Segment Start: Extract provided

July 24, 2025 · 0 Comments
As our population ages, more and more seniors are opting to age in place, and stay in the home they love as long as they can. Here, Southlake Health’s Acute Care of the Elderly Unit (ACE) is marking its first anniversary of helping seniors do just that.
Southlake’s ACE is celebrating a full year of community success, serving more than 750 senior patients and clients, and improving their level of function by the time they’re set to head home.
Groundwork for the ACE was first laid in 2022 when the Newmarket-based hospital launched its Senior Care Strategy. Until then, Southlake didn’t have a specific blueprint to care for the senior population, but the Strategy proved to be a game-changer both for the hospital and the communities it serves.
“We know that the population is aging, but more specifically we know that if we look at those individuals living with frailty, we’re expecting those numbers to increase by 52 per cent and 105 per cent respectively,” says Jennie Popplow, Southlake’s Director of Senior Care. “We know there is going to be more of these patients coming through the doors and we know that they require, especially when they have frailty added on top, an additional level of care. We wanted to look at what was a model we could use to really target this type of population.”

Segment End: Extract provided
Segment Start: Provided material

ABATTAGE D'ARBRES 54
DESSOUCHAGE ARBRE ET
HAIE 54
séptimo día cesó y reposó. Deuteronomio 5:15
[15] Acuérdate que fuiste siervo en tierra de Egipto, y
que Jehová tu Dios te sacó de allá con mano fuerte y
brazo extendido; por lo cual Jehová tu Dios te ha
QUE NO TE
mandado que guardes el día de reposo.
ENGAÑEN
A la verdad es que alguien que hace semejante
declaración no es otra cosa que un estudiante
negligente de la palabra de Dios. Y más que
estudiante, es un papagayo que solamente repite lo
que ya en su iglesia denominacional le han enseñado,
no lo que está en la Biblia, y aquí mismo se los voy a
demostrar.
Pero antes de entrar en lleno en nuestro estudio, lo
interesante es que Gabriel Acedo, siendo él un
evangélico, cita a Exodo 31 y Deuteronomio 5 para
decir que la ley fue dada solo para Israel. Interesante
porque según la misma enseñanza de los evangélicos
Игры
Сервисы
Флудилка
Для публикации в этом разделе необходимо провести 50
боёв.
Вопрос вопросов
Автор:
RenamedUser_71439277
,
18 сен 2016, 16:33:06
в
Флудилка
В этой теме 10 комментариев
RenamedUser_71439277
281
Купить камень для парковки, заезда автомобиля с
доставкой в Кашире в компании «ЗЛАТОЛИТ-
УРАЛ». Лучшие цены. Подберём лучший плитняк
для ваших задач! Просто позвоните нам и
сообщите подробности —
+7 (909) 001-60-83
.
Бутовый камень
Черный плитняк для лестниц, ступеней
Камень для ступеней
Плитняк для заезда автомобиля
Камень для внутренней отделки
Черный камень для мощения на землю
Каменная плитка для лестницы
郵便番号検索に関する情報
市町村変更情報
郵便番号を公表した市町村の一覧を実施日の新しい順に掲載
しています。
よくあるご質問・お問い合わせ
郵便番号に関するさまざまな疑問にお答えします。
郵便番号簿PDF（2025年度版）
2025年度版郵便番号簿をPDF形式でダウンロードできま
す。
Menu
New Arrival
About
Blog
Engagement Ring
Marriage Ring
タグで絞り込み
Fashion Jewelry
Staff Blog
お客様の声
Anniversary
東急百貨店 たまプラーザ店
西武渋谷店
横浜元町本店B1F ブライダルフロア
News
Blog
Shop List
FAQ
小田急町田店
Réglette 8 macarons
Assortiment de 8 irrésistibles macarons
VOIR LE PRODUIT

Segment End: Provided material

=== What is being asked ===
According to the article on Southlake Health's Acute Care of the Elderly Unit, how many senior patients and clients has the unit served in its first year? The records don't matter here and can be left aside.

=== Response ===
More than 750.